Strumenti personali
colours target

Una politica delle idee per battere la crisi

La stetta continuata, oltre a essere antiespansiva, non produce alcun effetto positivo

 

 

 

Richard Posner, un po' scherzando e un po' no, riferisce che la battuta più frequente tra gli economisti è oggi la seguente: «La recessione è quando il tuo vicino perde il lavoro; la depressione è quando sei tu stesso a perderlo» e aggiunge che gli economisti possono fare gli spiritosi sulle recessioni e sulle depressioni, perché loro non ne sono mai toccati. La verità è che dopo la Grande Depressione del 1929, si è solo parlato di recessione, che nel linguaggio comune pare molto meno grave della depressione, sicché anche quella attuale viene più volentieri denominata, in giro per il mondo, Grande Recessione. Anche in Italia la previsione per il 2012 – ammessane l'attendibilità – di un calo del Pil dell'1,6% e 800mila posti di lavoro in meno ha fatto dichiarare al Centro studi della Confindustria che l'Italia è in recessione, affermazione condivisa anche dal ministro Passera. Personalmente sarei più del parere di Posner che in verità quella attuale, pur con altre caratteristiche, non pare diversa dalla Grande Depressione del 1929. Sulle cause s'è ormai scritto tutto e il suo contrario.
Resta ora da verificare quali possono essere le possibili vie d'uscita e della ripresa. Tra queste, per quanto ci riguarda, la prima è certamente quella di continuare verso la creazione di uno Stato federale europeo. Ciò comporta la modifica dell'attuale sistema dell'Unione, che ha eliminato dagli Stati membri la sovranità monetaria e finanziaria e ha creato una moneta e un mercato unico, senza un corrispondente governo.

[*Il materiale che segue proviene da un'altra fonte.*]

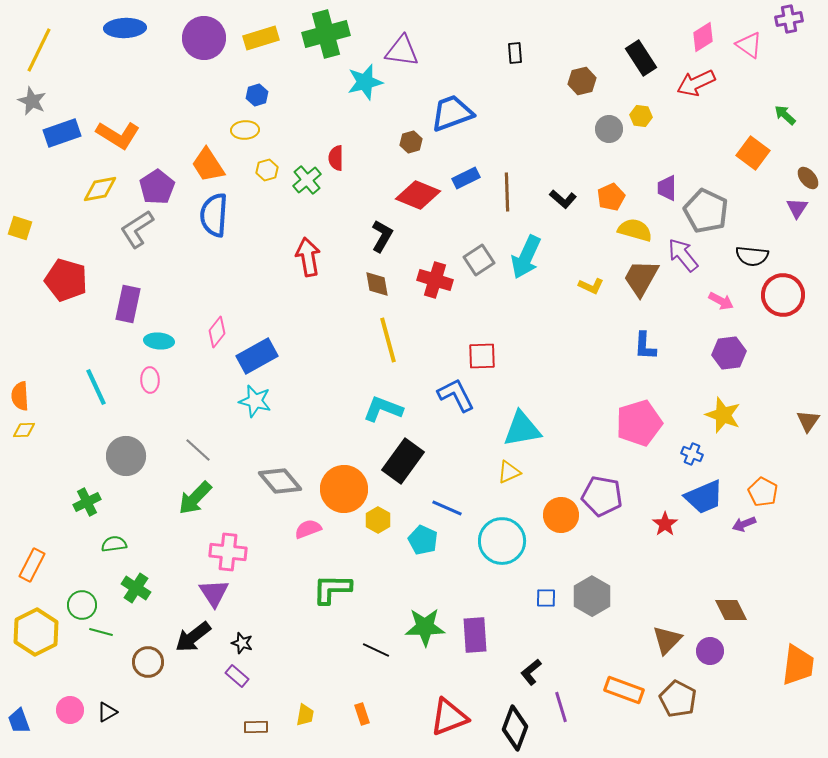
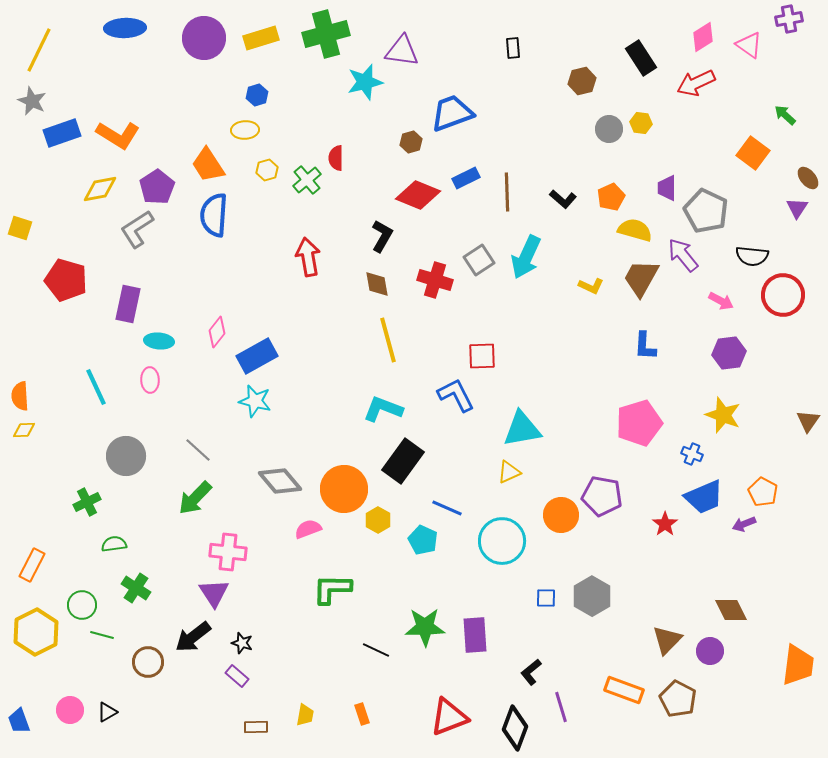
black rectangle at (515, 53): moved 2 px left, 5 px up
yellow hexagon at (641, 116): moved 7 px down
green line at (101, 632): moved 1 px right, 3 px down
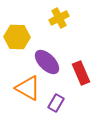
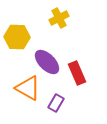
red rectangle: moved 4 px left
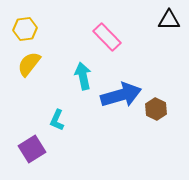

I risultati di questa mancanza sono noti: la finanza internazionale, con la sua enorme liquidità, può oggi continuare a speculare su una moneta non unica (una quasi moneta), quale quella dei titoli del debito pubblico dei singoli Stati, collocati sui mercati.
Compito primario del nuovo governo Monti è dunque quello di collaborare ad altissimo livello, come d'altra parte gli è possibile per l'autorevolezza europea del premier e di alcuni ministri, a rimuovere l'impedimento di un'Europa gravemente incompleta. Questo spiega i limiti della Banca centrale europea, che non può essere prestatore di ultima istanza, e risolvere così la contraddizione tra moneta unica e debiti pubblici nazionali, né occuparsi istituzionalmente della disoccupazione, oltre che dell'inflazione, come la Fed americana. Ciò spiega anche le ragioni per cui le politiche di crescita e di equità per gli Stati, come quello italiano, gravemente indebitati devono essere postergate alla riduzione del debito e a una iniziale politica di austerità, ma non dimenticate. Attenzione, perché l'austerità aumenta le ineguaglianze e favorisce la disoccupazione, la quale più alta è più diminuiscono le entrate fiscali, sicché il deficit del bilancio statale non cala, provocando una ancora maggiore austerità. Bisogna interrompere questo circolo vizioso. La Grecia è un esempio paradigmatico che l'austerità continuata, oltre a essere antiespansiva, non produce alcun effetto positivo, come del resto ha dimostrato un accurato studio su molti Paesi del Fondo monetario internazionale del 2010 (World Economic Outlook: Recovery, Risk, and Rebalancing).
In verità un programma di austerità si può presentare, come in Italia, particolarmente necessario per il largo deficit, soprattutto per fare il primo passo d'uscita dalla depressione, cercando di imbrigliare la speculazione. Tuttavia, non appena sia possibile, tanto a seguito delle politiche europee quanto a quelle interne, pare essenziale una politica di diminuzione delle tasse per le classi meno abbienti e le imprese, e di stimoli anticiclici alla spesa pubblica, come è stato fatto, ad esempio, dal governo Obama in larga misura (anche attraverso assegni alle famiglie) e dalla stessa Germania, che ha attuato un aggressivo programma di finanziamento alle imprese per mantenere i posti di lavoro durante la depressione. Soluzione che ha permesso a quest'ultima di dettare spavaldamente regole europee per combattere il deficit di bilancio, anziché la depressione e la disoccupazione. In conclusione, pur nelle difficoltà attuali, è evidente che provvedimenti a favore dell'occupazione, soprattutto giovanile, con particolare riguardo all'istruzione, coperti magari da entrate ottenute dalla vendita di molti beni inutilmente di proprietà dello Stato, se rapidamente posti in essere, lasciano ben sperare che il catastrofismo delle varie Cassandre possa essere sostituito da una più serena politica delle idee.